1 cup (250 ml) plain yogurt, can be fat free
1 tsp bicarbonate of soda
1/2 cup brown sugar
1/2 cup oil (sunflower or canola)
1 cup oat bran
1 tsp vanilla extract/ essence
1 cup all-purpose flour
2 tsp baking powder
1/4 tsp salt
1/2 cup raisins or dates (optional)
1 tsp treacle sugar
1 rubber spatula
2 large bowls
1 X 12 muffin tray, or 2 X 6 muffin trays
1 ice cream scoop
Makes 12 muffins
Preparation: 15 minutes
Cooking time: 30-35 minutes
Preheat oven to 180C, coat muffin trays with Spray n Cook or butter.
Beat eggs and brown sugar in a medium bowl until smooth. Whisk in yogurt, oat bran, oil and vanilla.
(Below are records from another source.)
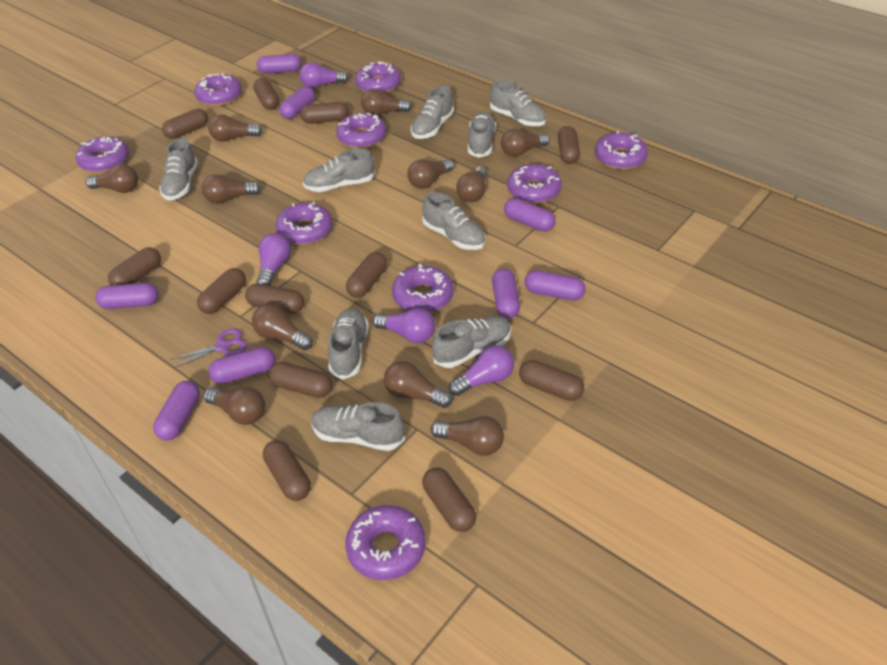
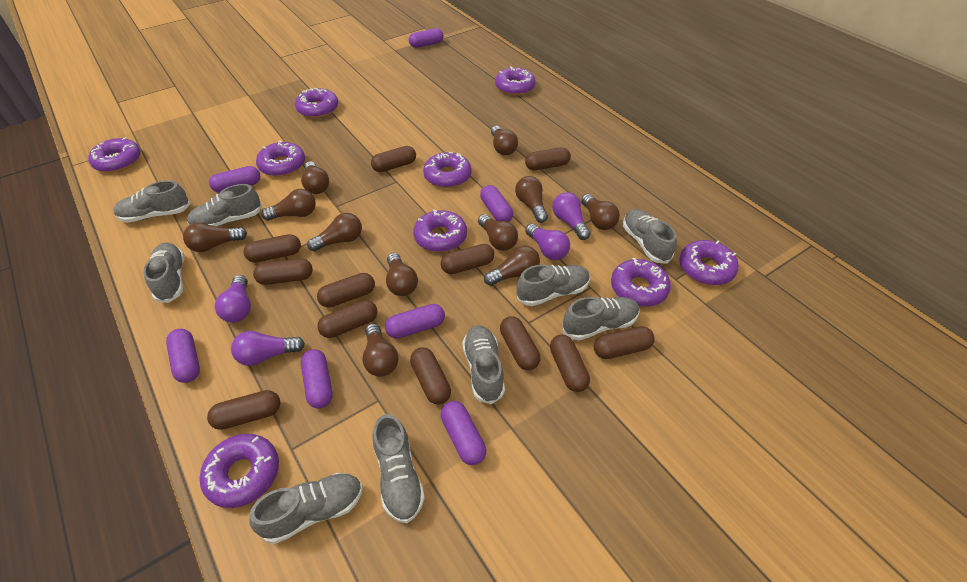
purple capsule: 8 -> 7
purple scissors: 1 -> 0

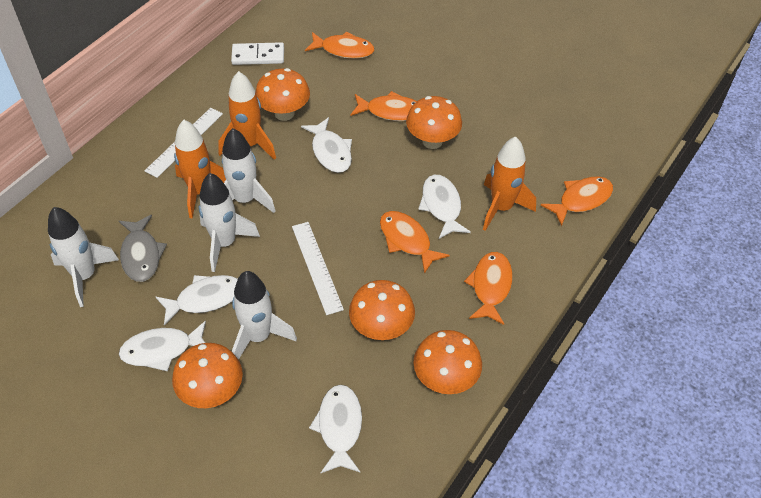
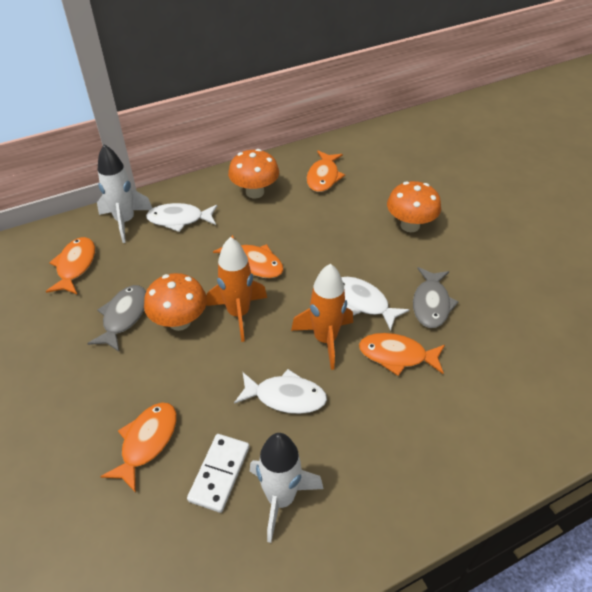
grey fish: 1 -> 2
orange mushroom: 5 -> 3
orange rocket: 3 -> 2
white fish: 5 -> 3
white rocket: 4 -> 2
white ruler: 2 -> 0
In a separate large bowl whisk all-purpose flour, baking powder and bicarbonate of soda. Make a well in the dry ingredients; add the wet ingredients and stir with a rubber spatula until just combined. Fold in raisins or dates, if using.
Use the ice cream scoop to evenly spoon the mixture into the trays. Sprinkle the treacle sugar onto the top of the muffins (just a little bit).
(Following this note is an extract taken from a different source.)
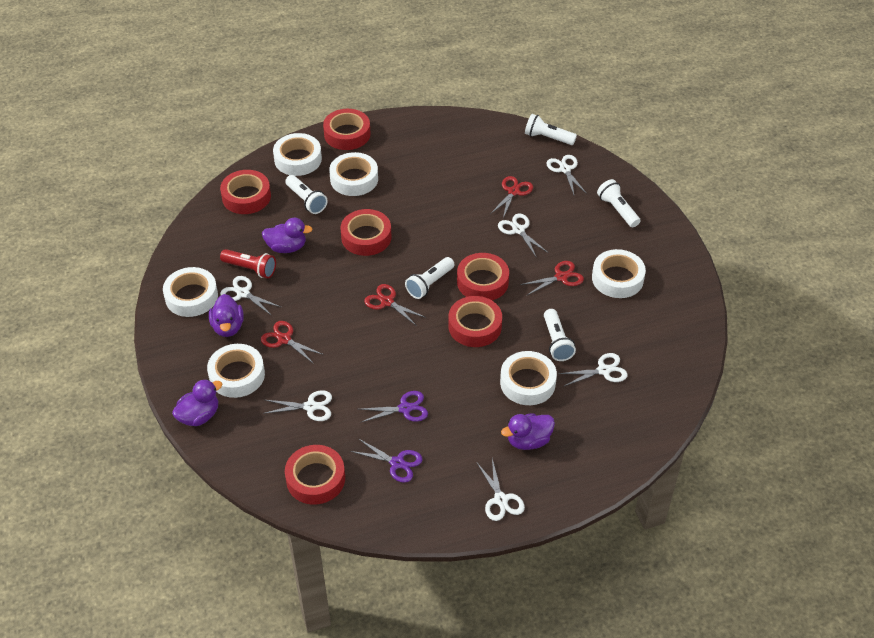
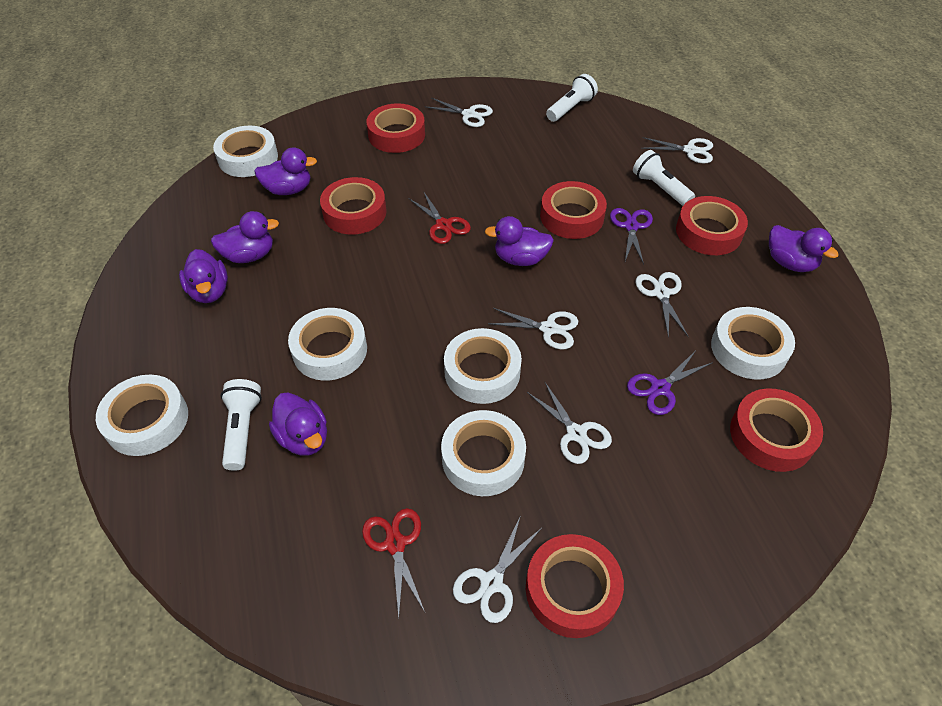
purple duck: 4 -> 6
red flashlight: 1 -> 0
red scissors: 4 -> 2
white flashlight: 5 -> 3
Place a mug of water into the oven to make sure there is enough moisture. Place the muffin trays on the same shelf in the oven. Cook for 30 minutes, test if the muffins are ready by poking a cake tester into the middle of the muffin, if it is a bit moist cook for a further 3-5 minutes.
Let them cool in the pan for 5 minutes. Loosen edges and turn muffins out onto a wire rack to cool slightly before serving.
Serve with butter, jam and a gorgeous cup of tea.
Don’t forget to store in an airtight container. A little tip, add 1 grated apple into the mixture for the muffins to stay moist for longer.